Do cante aos animais de loiça

Fazia todo o sentido escrever esta semana sobre o cante alentejano. Infelizmente não tenho muito para dizer sobre o assunto – a não ser que, embora desejasse que o seu reconhecimento pela Unesco pudesse ter repercussões na região, duvido que isso aconteça. 

Em vez do cante alentejano – e no domínio da materialidade – prefiro escrever sobre as realidades que vou encontrando. Desta vez, azulejos e animais de loiça. 

Os azulejos – não os tradicionais mas as réplicas baratas e descabidas – e os bichos de loiça exercem sobre mim uma espécie de fascínio doentio, mais ou menos equiparável aos condutores que param na estrada para ver os feridos de um acidente; ou aos telespectadores que vêem a Casa dos Segredos para depois dizerem que aquela gente é deveras ordinária e que aquele tipo de programas devia ser proibido. 

Eu nunca tinha visto tanto animal de loiça nem tanto azulejo como desde que vim viver para o Alentejo – mas estou agora convencida que talvez seja uma coisa tão portuguesa como o fado e o cante. 

No que respeita aos animais de loiça, quando eu estava em Lisboa vivia fascinada com um dálmata de loiça que espreitava de uma varanda numa das transversais da Rua Morais Soares. Foram muitas as vezes em que, vindo carregada do supermercado, preferi subir um bocadinho a pé em vez de apanhar logo o autocarro – só para olhar para o cão e ver se conseguia vislumbrar a dona ou dono de tão magnífico animal. 

Mal sabia eu que, daí a algum tempo, num monte alentejano, esperava por mim um extraordinário caniche e toda uma família de cães e gatos em miniatura – e não saberia que destino lhes dar. Demorei algum tempo a livrar-me dos bichos, que andaram de saco em caixa até serem doados e eu poder voltar à felicidade suprema de admirar os bichos em casas alheias. 

O mesmo se passa com os azulejos, que são paisagem recorrente por estes lados: bom é contemplá-los em casa alheia. 

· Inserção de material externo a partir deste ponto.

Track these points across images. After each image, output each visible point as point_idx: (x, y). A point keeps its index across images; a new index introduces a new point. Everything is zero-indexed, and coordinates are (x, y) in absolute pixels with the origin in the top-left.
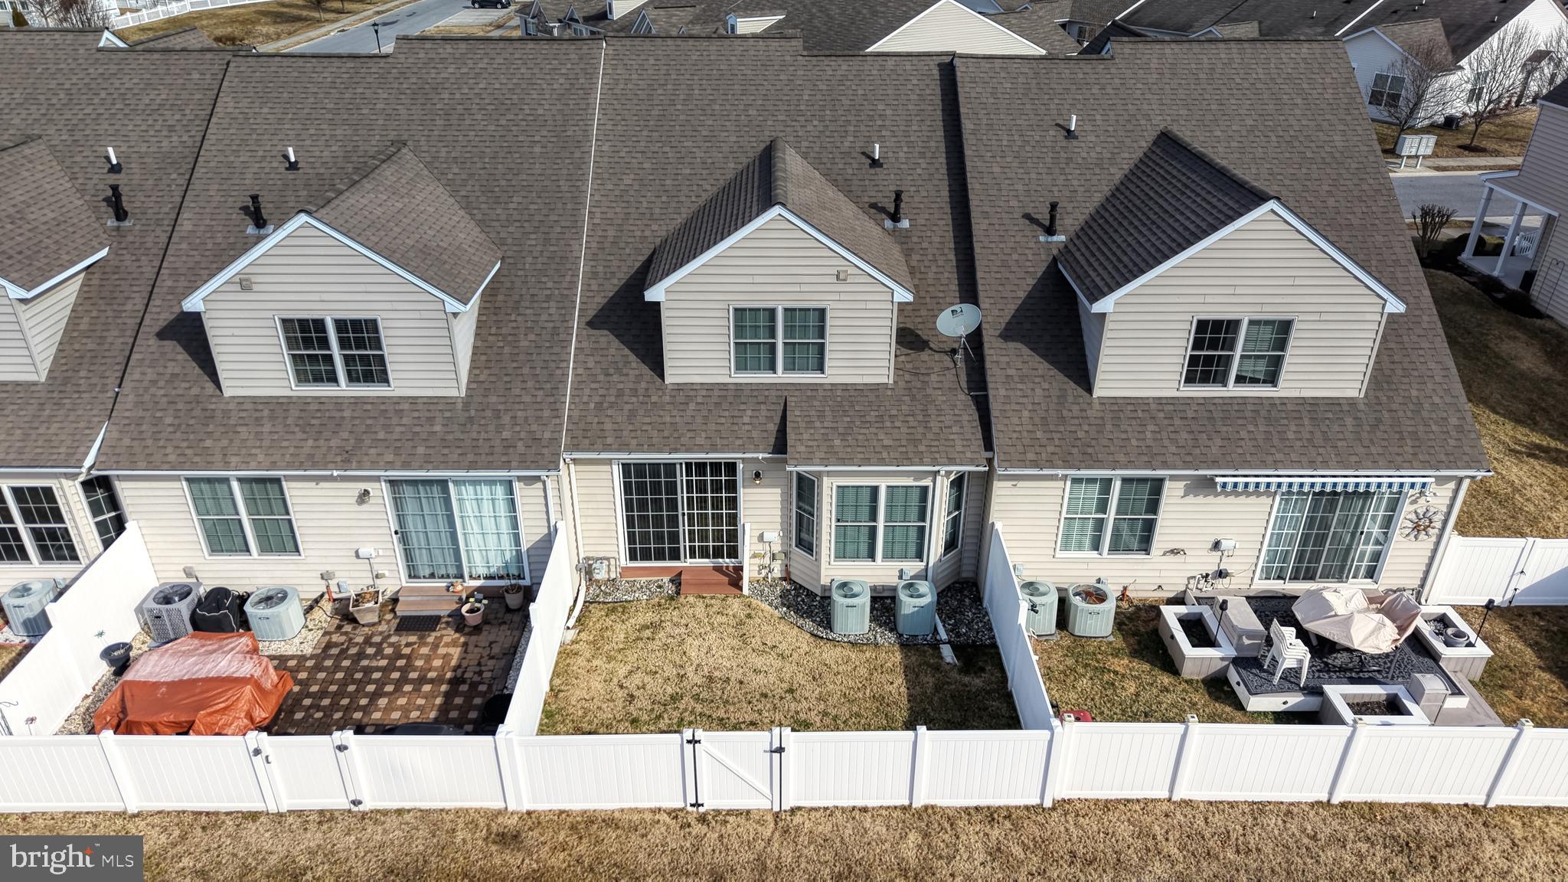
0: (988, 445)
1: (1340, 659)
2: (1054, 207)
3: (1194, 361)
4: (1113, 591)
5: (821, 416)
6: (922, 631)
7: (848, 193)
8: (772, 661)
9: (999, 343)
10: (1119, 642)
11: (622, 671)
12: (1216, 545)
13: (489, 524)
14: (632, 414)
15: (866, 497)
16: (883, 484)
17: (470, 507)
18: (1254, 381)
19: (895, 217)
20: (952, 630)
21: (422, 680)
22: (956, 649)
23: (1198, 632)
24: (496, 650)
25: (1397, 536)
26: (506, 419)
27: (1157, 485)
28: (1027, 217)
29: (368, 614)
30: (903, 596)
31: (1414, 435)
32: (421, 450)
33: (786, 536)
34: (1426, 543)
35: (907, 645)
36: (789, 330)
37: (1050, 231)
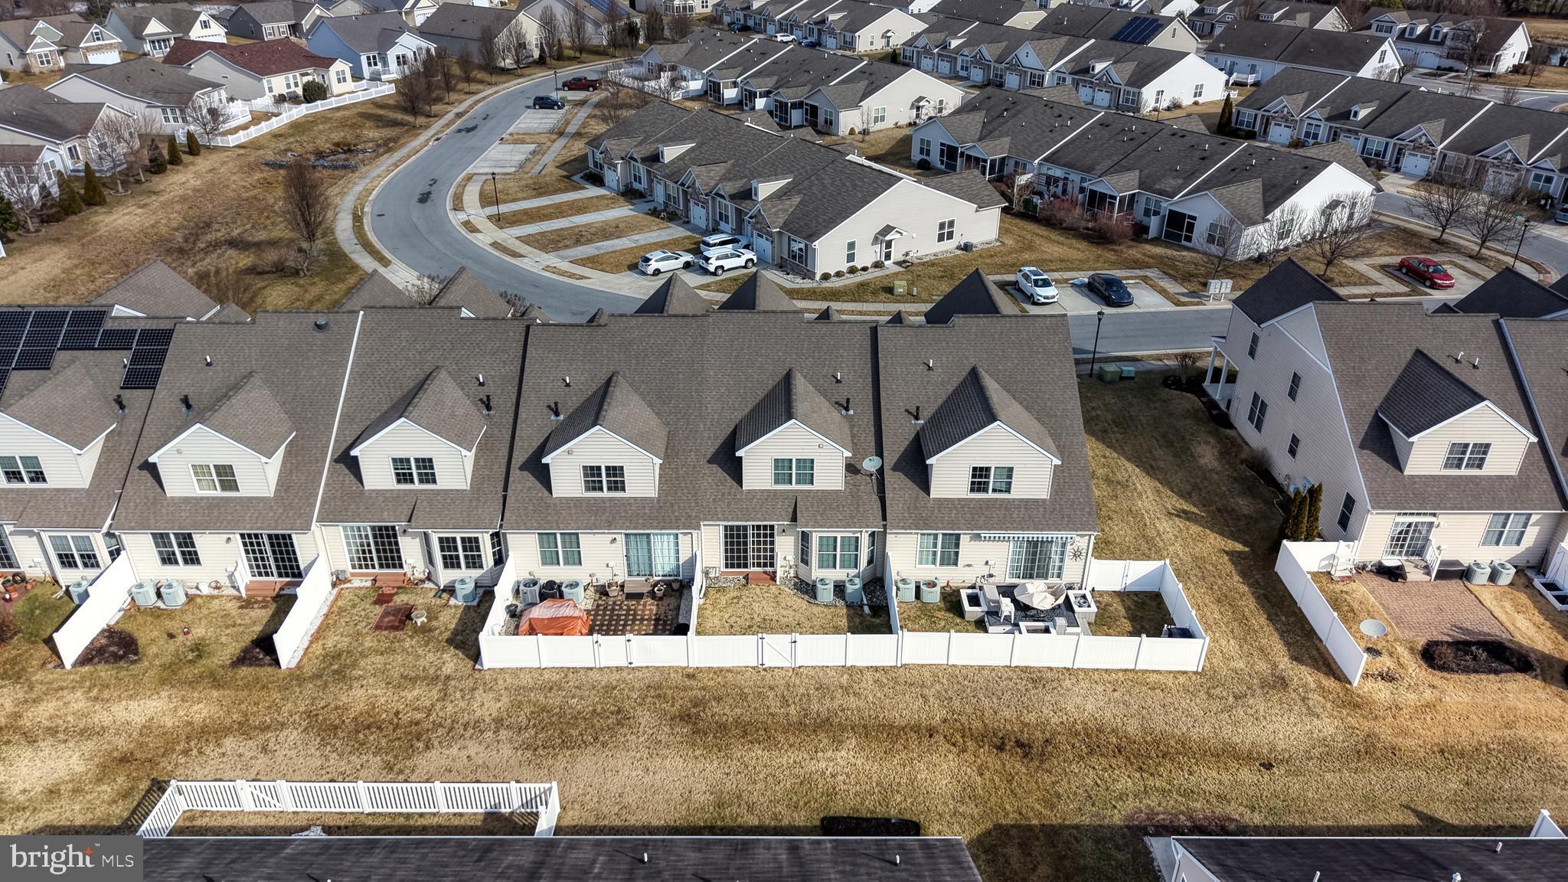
0: (884, 518)
1: (1033, 612)
2: (918, 408)
3: (973, 483)
4: (941, 583)
5: (812, 506)
6: (856, 600)
7: (825, 397)
8: (790, 612)
9: (891, 472)
10: (942, 605)
11: (727, 616)
12: (987, 563)
13: (666, 552)
14: (729, 504)
15: (831, 542)
16: (839, 536)
17: (658, 546)
18: (1001, 491)
19: (847, 409)
20: (870, 600)
21: (642, 620)
22: (870, 608)
23: (974, 600)
24: (671, 607)
25: (1067, 559)
26: (676, 507)
27: (958, 536)
28: (907, 411)
29: (614, 592)
30: (848, 585)
31: (1069, 516)
32: (641, 521)
33: (796, 558)
34: (1080, 563)
35: (849, 606)
36: (798, 468)
37: (917, 418)
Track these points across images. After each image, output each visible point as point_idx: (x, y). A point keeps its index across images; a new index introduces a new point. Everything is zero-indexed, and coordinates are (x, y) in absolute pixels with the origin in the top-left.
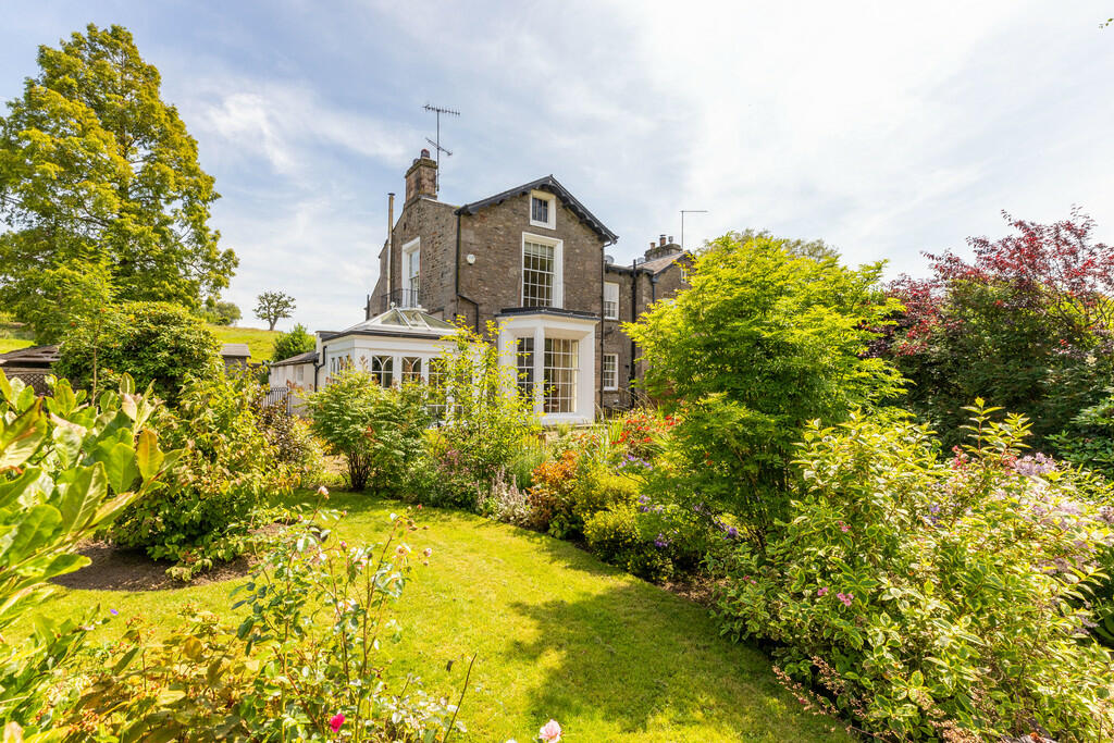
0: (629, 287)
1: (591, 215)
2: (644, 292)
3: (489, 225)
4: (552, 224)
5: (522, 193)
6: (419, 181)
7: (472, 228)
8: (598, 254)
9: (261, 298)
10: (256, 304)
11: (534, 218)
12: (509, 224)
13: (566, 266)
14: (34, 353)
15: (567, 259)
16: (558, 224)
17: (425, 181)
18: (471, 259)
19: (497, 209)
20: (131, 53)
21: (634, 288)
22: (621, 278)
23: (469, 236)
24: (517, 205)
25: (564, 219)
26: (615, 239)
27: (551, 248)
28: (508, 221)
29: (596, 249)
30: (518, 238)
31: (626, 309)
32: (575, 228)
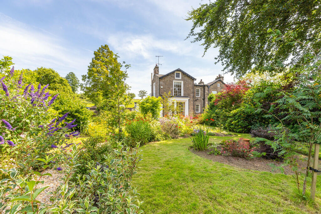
0: (203, 89)
1: (189, 75)
2: (206, 90)
3: (166, 80)
4: (180, 78)
5: (173, 73)
6: (155, 71)
7: (162, 81)
8: (192, 83)
9: (139, 92)
10: (138, 93)
11: (176, 77)
12: (170, 79)
13: (184, 87)
14: (94, 107)
15: (184, 85)
16: (182, 77)
17: (156, 71)
18: (162, 87)
19: (167, 76)
20: (108, 49)
21: (204, 89)
22: (201, 87)
23: (161, 83)
24: (172, 75)
25: (184, 76)
26: (196, 80)
27: (181, 83)
28: (170, 78)
29: (192, 82)
30: (172, 82)
31: (202, 94)
32: (186, 78)
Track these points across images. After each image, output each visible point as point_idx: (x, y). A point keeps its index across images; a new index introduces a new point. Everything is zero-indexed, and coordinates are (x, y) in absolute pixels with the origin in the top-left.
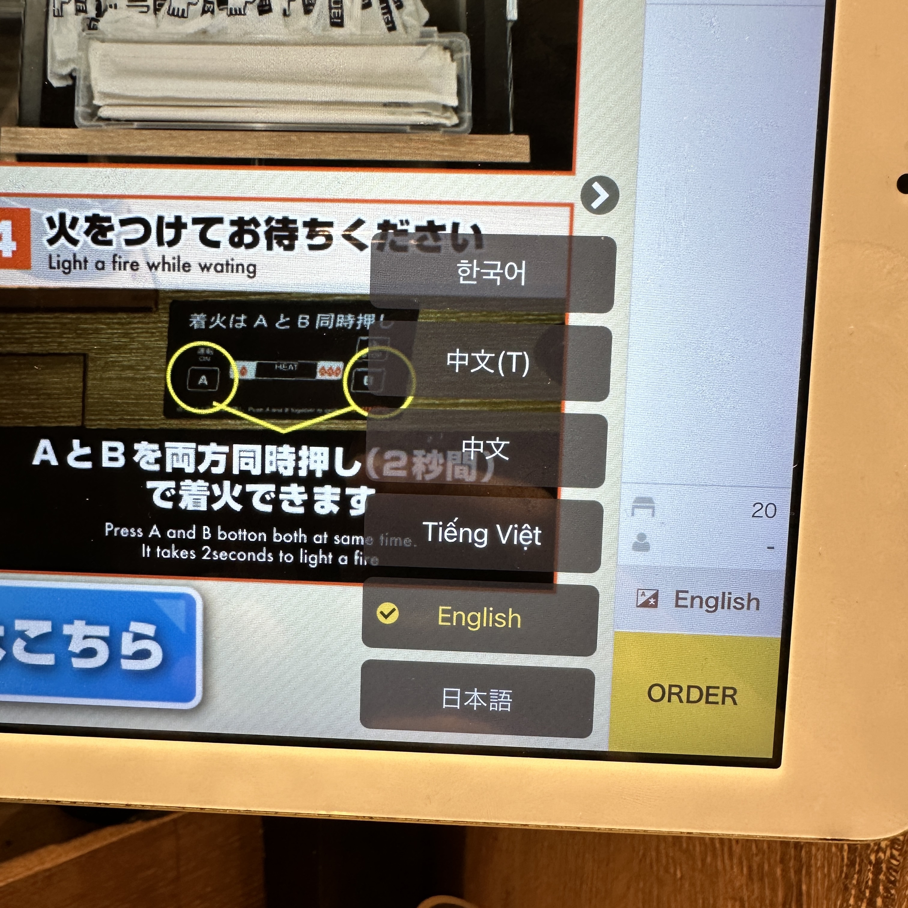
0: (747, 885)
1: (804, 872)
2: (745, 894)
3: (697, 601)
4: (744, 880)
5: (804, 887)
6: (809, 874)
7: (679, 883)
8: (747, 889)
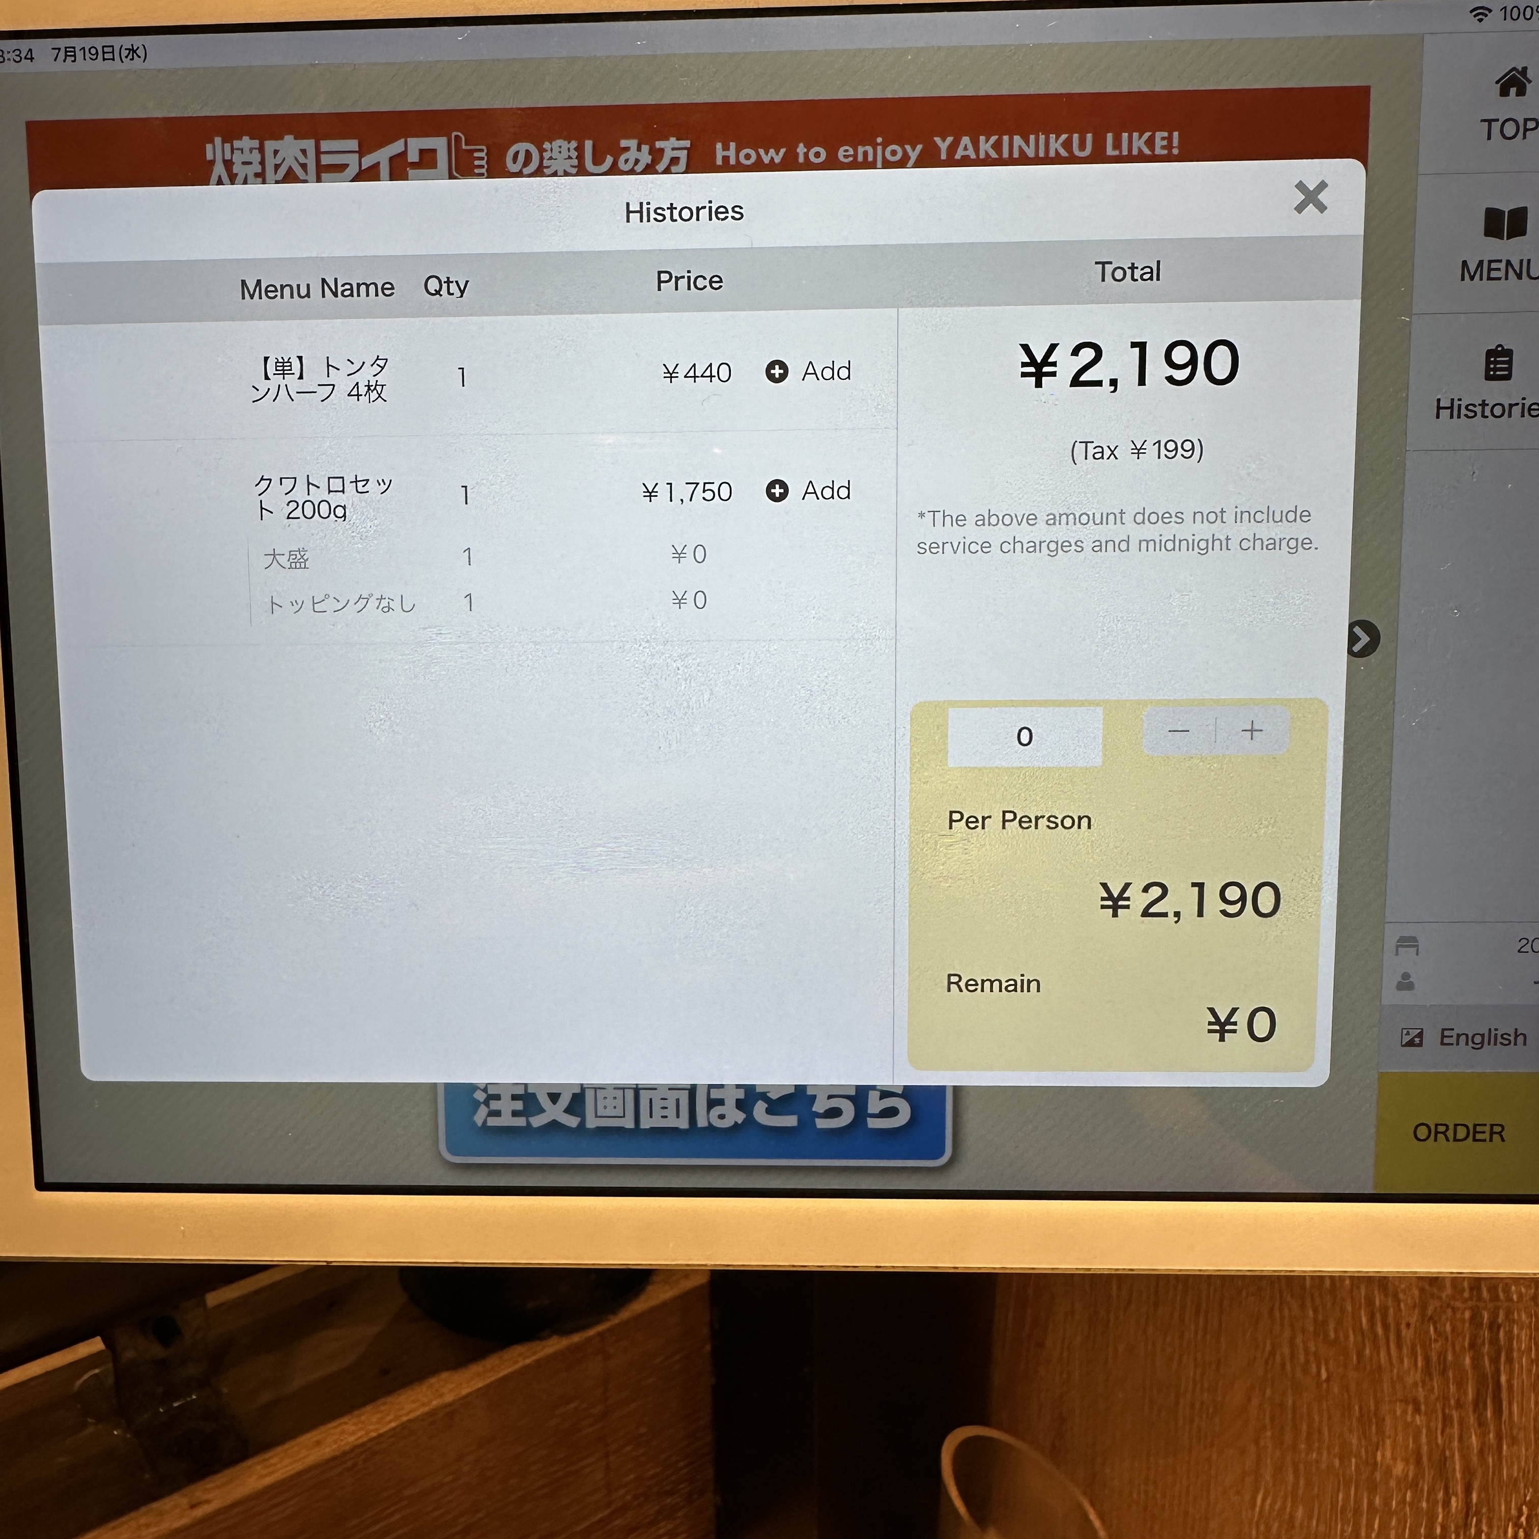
0: (1423, 1382)
1: (1503, 1359)
2: (1421, 1393)
3: (1463, 1038)
4: (1418, 1376)
5: (1503, 1379)
6: (1510, 1360)
7: (1325, 1385)
8: (1423, 1387)
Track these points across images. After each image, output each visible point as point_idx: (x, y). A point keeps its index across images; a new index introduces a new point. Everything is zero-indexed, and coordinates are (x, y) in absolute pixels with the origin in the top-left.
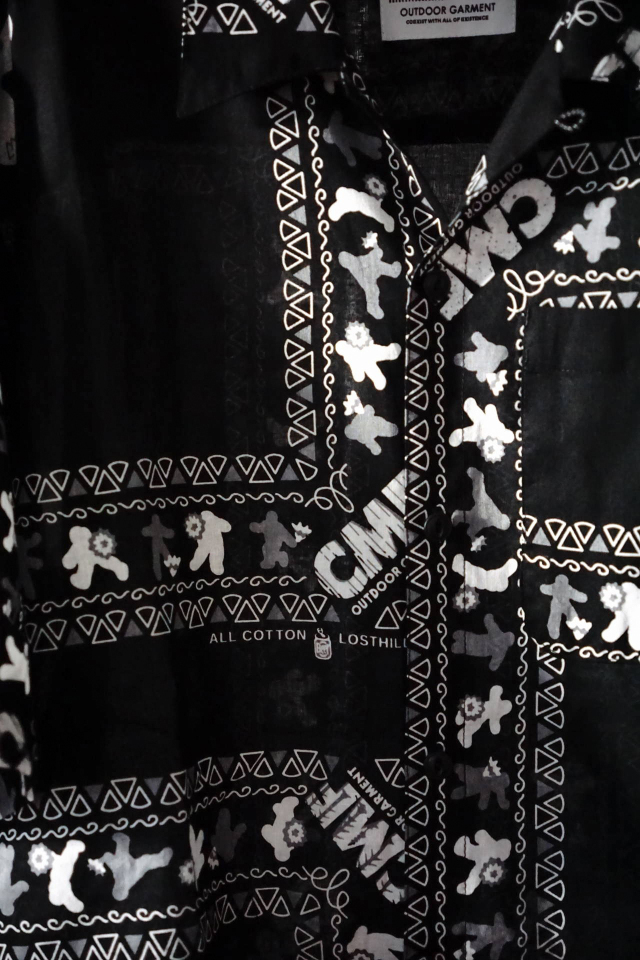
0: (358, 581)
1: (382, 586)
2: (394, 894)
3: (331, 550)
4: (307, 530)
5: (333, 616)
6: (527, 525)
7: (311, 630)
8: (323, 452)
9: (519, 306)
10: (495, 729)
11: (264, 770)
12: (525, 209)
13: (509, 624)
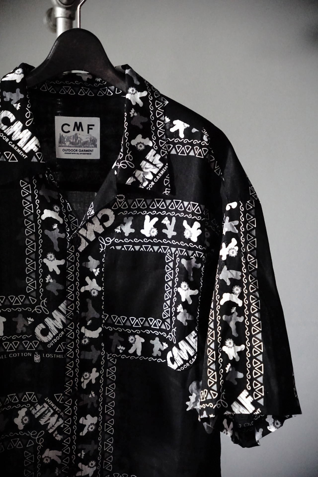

É quase tão intrigante como fascinante depararmo-nos, no meio de uma vila ou mesmo da planície alentejana, com casas não com um mas com três padrões de azulejos diferentes nas paredes exteriores! É extraordinário, porque nada nos prepara para aquele espectáculo. E é intrigante, porque é impossível não nos interrogarmos sobre o que terá acontecido ali. Quando é que as casas branquinhas e com aquela barra característica azul ou amarela passaram a estar fora de moda? 

Claro que deixa de ser tão fascinante quando nos toca a nós, que é como quem diz, quando no monte que estamos a remodelar também encontramos azulejos fora da cozinha e das casas de banho. E aí uma pessoa já não sabe o que fazer com tamanho espectáculo, mas sabe que já não pode ficar só a ver. E o que será melhor: pintar, cobrir com placas de mdf como no Querido Mudei a Casa ou pegar num escopro e num martelo e arrancá-los um a um? 

Claro que há sempre a possibilidade de dizer que é mesmo assim – e que um dia virá a ser qualquer coisa como património material da humanidade. 

Não estou a querer comparar umas e outras, mas não consigo deixar de me interrogar sobre estas coisas tão portuguesas como a cultura do bibelot, a mania de subvertermos usos e costumes e de esquecermos as tradições – para mais tarde as desenterrarmos, mas só depois de as vermos reconhecidas pelos outros.